Players learned to adapt to each other, and adjust their own strategies over the weekend. Brian Kibler was set on drafting green, figuring it for an underdrafted color. He did not realize just how many other people would do the same. "At my table, this guy picked Utopia Tree over Agonizing Demise," he complained. In an unusual twist, his table ended up having five green players and only a pair of black mages.
Menno Dolstra's experience was an almost exact opposite. "Dutch players love 5CG strategy, so I expected it to be heavily drafted. I learned that it is not appreciated quite as much by the players on the Pro Tour, and might be able to go after it now."
Eric Taylor seemed much happier after the first draft on Saturday than he was during Friday's drafts. "I just learned to avoid fighting with my neighbors. I like B/R, but so do they. Fine. Let them fight for it. I will just take these W/G/U cards and be happy."
Not all the players adjusted their strategy during the course of the weekend. Most have felt that the experience of their first two drafts changed little for them. Mike Pustilnik describes his own game plan: "I feel blue is the best color in the format, so I set out to draft blue decks - be it blue-black, or blue-white. So far I succeeded in drafting blue in all of my pods."

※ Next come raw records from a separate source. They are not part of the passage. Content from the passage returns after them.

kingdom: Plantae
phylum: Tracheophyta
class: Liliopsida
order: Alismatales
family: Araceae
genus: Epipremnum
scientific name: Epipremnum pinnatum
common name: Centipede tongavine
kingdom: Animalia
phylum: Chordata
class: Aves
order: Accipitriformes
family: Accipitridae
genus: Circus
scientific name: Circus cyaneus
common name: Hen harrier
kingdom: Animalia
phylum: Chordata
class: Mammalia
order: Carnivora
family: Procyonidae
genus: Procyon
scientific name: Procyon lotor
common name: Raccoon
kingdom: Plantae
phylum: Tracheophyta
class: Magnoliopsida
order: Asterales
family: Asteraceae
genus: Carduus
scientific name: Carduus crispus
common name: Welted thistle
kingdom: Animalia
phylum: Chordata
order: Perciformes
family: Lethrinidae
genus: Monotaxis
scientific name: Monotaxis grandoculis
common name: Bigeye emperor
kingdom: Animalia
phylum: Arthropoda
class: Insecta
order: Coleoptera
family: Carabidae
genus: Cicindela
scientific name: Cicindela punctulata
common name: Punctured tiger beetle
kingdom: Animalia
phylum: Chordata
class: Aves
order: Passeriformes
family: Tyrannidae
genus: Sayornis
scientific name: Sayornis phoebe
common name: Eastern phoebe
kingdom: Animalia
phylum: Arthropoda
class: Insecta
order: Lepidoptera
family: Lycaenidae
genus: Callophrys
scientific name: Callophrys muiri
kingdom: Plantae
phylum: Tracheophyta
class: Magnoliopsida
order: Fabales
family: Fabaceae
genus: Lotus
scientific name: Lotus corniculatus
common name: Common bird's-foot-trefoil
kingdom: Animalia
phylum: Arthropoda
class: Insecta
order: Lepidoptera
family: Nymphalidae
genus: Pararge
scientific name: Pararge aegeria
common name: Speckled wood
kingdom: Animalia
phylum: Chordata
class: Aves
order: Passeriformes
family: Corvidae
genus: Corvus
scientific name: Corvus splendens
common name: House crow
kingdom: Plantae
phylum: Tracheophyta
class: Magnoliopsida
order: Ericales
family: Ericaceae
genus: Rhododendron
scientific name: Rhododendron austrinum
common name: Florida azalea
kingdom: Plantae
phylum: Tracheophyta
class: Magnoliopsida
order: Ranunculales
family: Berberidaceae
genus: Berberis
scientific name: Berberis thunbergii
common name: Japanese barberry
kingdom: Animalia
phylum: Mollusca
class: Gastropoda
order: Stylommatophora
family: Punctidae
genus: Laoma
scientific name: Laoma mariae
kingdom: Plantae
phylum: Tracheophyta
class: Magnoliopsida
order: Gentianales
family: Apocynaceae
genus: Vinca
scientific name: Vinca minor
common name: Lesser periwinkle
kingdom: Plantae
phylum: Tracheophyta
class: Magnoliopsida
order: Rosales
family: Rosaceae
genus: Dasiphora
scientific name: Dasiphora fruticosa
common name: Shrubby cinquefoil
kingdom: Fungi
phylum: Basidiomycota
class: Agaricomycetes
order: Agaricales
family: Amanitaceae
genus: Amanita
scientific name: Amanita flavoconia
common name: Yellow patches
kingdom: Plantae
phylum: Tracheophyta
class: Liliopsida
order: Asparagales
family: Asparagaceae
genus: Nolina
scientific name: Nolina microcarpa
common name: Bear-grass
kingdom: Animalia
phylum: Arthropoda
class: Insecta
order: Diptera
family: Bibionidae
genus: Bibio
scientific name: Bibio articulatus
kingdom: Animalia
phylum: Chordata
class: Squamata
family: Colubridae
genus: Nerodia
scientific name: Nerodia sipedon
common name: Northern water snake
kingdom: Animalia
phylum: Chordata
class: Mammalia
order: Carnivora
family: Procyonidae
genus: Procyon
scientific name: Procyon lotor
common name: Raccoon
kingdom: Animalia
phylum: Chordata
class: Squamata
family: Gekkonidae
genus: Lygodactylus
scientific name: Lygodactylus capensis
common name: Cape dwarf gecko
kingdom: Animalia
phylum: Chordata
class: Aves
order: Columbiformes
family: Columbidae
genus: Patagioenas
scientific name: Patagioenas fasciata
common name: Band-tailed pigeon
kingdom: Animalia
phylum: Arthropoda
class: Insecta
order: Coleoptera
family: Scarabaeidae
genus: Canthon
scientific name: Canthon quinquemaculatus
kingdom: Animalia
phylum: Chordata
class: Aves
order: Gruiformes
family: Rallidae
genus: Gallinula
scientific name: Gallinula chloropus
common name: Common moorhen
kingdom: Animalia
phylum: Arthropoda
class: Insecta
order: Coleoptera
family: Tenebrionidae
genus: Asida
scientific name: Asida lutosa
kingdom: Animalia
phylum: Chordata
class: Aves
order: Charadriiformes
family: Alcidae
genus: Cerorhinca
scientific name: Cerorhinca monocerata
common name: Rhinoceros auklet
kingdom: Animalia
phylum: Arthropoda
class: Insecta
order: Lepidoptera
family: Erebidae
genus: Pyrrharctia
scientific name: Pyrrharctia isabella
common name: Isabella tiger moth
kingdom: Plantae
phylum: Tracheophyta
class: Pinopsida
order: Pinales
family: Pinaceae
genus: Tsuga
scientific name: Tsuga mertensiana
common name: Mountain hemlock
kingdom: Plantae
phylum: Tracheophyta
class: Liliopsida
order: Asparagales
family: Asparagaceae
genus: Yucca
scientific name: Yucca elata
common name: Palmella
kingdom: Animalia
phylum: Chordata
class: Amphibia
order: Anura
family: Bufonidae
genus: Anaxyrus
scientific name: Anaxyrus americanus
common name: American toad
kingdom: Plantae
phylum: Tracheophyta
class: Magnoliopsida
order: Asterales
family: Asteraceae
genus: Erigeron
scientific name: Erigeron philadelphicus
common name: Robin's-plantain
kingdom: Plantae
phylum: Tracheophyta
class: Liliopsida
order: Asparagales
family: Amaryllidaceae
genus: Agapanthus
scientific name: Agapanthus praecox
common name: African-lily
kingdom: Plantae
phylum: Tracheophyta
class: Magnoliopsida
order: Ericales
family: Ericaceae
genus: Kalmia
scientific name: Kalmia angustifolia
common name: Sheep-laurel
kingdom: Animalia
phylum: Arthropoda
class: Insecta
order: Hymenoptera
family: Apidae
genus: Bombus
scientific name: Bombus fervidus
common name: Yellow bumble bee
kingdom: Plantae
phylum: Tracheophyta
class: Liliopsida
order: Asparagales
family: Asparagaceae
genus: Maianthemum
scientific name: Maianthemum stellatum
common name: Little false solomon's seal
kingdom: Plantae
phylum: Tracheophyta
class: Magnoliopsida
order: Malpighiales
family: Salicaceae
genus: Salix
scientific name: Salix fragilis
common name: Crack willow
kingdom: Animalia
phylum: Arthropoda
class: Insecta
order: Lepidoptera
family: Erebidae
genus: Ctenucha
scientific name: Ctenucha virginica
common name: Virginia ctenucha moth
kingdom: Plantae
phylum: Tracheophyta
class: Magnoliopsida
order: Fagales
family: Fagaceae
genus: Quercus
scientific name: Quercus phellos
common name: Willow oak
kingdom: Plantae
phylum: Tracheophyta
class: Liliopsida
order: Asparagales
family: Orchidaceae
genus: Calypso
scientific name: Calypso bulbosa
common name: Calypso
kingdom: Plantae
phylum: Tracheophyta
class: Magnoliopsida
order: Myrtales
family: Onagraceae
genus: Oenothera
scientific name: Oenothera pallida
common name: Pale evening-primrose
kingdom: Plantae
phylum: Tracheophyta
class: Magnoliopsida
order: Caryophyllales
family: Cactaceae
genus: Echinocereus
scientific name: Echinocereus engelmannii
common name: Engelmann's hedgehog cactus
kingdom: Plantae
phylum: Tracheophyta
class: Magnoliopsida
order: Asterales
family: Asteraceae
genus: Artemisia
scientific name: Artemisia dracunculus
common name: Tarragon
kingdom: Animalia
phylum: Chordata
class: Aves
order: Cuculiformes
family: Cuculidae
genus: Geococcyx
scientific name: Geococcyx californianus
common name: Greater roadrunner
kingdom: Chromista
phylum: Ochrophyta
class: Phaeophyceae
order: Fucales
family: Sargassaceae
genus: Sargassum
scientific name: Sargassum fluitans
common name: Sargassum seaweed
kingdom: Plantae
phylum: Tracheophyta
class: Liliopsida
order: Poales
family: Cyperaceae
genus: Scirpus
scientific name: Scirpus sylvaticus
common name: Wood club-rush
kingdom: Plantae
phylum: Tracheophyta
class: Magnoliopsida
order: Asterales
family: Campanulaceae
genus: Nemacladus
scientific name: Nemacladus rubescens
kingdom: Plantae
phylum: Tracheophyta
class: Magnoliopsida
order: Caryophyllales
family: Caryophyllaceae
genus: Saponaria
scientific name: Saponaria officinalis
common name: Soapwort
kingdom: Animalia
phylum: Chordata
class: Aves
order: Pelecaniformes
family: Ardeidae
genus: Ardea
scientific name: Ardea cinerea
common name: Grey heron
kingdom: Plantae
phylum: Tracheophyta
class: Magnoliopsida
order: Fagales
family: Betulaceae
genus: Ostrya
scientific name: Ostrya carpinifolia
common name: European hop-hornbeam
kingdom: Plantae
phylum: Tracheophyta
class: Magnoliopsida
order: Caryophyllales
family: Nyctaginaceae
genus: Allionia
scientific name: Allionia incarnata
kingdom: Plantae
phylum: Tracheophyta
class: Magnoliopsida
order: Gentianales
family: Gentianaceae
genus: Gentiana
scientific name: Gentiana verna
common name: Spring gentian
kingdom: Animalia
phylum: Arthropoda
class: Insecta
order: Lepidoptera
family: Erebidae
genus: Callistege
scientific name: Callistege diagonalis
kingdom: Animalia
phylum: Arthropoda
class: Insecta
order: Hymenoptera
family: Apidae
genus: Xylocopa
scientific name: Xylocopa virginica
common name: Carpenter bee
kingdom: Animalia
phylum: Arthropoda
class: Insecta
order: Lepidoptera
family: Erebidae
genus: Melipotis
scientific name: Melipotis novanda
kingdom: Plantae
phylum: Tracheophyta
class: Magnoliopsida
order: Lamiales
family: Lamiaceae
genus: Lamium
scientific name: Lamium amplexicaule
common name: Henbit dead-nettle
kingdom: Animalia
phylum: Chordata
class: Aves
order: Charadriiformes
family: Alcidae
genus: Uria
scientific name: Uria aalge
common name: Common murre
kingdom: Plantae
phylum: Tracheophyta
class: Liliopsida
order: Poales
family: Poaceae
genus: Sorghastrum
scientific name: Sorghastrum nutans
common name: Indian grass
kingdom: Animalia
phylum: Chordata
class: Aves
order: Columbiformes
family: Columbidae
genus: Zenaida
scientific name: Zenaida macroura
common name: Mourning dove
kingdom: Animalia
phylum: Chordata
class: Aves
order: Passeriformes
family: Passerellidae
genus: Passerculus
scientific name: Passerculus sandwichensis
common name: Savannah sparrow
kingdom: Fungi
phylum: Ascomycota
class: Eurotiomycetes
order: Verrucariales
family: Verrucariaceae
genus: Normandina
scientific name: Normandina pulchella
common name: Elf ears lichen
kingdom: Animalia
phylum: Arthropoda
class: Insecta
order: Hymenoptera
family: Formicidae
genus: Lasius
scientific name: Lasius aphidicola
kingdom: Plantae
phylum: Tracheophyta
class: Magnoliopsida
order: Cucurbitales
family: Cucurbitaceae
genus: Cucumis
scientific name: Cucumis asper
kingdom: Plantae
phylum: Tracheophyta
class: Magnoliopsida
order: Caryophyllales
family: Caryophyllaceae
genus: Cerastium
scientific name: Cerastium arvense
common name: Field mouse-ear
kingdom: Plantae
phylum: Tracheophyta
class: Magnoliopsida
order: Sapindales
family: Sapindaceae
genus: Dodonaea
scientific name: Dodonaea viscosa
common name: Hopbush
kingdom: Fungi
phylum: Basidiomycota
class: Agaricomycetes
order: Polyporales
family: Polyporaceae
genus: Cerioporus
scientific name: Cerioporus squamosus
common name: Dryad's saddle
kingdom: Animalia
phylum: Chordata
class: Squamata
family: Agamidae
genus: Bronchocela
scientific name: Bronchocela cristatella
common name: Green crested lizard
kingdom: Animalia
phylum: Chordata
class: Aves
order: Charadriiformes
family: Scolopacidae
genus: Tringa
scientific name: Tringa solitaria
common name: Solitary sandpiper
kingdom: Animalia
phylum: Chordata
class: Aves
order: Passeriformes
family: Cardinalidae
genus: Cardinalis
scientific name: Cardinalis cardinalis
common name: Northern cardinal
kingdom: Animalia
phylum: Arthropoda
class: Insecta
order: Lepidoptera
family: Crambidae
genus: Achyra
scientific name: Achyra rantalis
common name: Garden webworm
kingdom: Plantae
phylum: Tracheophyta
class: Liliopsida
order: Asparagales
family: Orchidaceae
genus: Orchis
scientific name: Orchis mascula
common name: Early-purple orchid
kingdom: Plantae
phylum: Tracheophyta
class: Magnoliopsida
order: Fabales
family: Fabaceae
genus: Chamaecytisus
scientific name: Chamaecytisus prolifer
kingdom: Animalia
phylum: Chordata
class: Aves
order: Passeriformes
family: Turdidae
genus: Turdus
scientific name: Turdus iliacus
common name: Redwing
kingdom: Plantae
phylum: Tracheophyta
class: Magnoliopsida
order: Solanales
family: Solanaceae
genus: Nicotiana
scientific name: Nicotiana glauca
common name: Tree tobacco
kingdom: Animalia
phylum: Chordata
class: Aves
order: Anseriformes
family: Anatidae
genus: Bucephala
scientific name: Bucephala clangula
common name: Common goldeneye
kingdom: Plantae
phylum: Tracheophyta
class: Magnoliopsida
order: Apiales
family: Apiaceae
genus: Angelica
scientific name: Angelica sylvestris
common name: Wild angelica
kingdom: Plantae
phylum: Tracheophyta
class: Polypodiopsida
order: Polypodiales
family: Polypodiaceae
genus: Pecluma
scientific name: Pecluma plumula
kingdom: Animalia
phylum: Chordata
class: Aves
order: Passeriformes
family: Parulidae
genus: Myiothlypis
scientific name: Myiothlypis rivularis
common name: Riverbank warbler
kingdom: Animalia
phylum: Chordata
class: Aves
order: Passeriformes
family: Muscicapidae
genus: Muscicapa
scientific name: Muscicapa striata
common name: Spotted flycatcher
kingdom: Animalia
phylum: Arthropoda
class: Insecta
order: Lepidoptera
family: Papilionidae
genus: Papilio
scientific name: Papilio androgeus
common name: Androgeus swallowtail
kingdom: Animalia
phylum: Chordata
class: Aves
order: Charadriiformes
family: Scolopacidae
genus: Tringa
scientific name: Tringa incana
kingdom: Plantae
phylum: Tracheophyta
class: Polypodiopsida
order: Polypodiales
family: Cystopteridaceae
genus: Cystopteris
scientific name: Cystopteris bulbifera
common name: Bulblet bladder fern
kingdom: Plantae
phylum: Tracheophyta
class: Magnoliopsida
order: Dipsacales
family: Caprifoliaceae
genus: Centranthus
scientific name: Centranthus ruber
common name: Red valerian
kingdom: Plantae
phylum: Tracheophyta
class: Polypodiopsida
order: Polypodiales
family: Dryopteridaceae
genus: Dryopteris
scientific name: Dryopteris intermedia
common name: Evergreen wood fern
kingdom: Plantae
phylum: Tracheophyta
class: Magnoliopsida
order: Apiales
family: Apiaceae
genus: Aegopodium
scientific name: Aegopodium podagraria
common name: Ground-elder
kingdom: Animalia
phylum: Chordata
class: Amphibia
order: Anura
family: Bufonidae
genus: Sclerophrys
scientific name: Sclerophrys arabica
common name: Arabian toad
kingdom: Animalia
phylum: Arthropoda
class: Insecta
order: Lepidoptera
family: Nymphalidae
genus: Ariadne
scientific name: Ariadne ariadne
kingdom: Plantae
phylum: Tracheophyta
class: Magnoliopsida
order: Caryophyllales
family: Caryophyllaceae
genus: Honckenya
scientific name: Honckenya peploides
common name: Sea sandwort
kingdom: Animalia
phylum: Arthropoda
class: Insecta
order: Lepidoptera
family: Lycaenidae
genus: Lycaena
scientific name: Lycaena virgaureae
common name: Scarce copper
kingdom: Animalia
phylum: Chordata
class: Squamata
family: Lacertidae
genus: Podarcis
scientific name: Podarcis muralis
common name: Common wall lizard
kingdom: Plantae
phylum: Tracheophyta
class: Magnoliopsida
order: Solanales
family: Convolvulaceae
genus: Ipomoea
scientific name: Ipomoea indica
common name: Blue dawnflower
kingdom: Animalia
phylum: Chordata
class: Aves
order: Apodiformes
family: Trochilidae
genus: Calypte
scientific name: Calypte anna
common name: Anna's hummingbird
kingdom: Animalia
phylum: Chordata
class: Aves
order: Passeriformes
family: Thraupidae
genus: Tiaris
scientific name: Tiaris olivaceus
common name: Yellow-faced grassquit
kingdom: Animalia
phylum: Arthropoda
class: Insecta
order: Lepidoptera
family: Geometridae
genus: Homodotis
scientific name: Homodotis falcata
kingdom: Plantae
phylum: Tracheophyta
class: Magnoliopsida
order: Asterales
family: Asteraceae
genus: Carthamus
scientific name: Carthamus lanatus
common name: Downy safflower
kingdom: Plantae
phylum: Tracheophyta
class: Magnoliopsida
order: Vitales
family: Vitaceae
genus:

Nicolai Herzog does feel that playing on Day 2 is a bit different than playing on Day 1. "I think diplomacy will play a far higher role. When I am sitting next to other players I am familiar with, I am far more likely to cooperate with them during the draft - since I know that they will cooperate with me in turn. When I sit next to the guys I do not really know on day 1, they are far more likely to just steal my cards after I've been nice to them, so I do not try quite as hard."
Realizing the power of all the unorthodox cards is very important as well. Everyone knows that Agonizing Demise is a good card - but few players realize that Protective Sphere is a solid sideboard card. Herzog used it to win at least one match with his U/W deck, when he could not otherwise deal with an opponent's Vodalian Serpent for several turns in a row.
Players come armed with a variety of different strategies. It is a combination of solid drafting, diplomacy skills, play skill and, of course, luck that will determine the winners.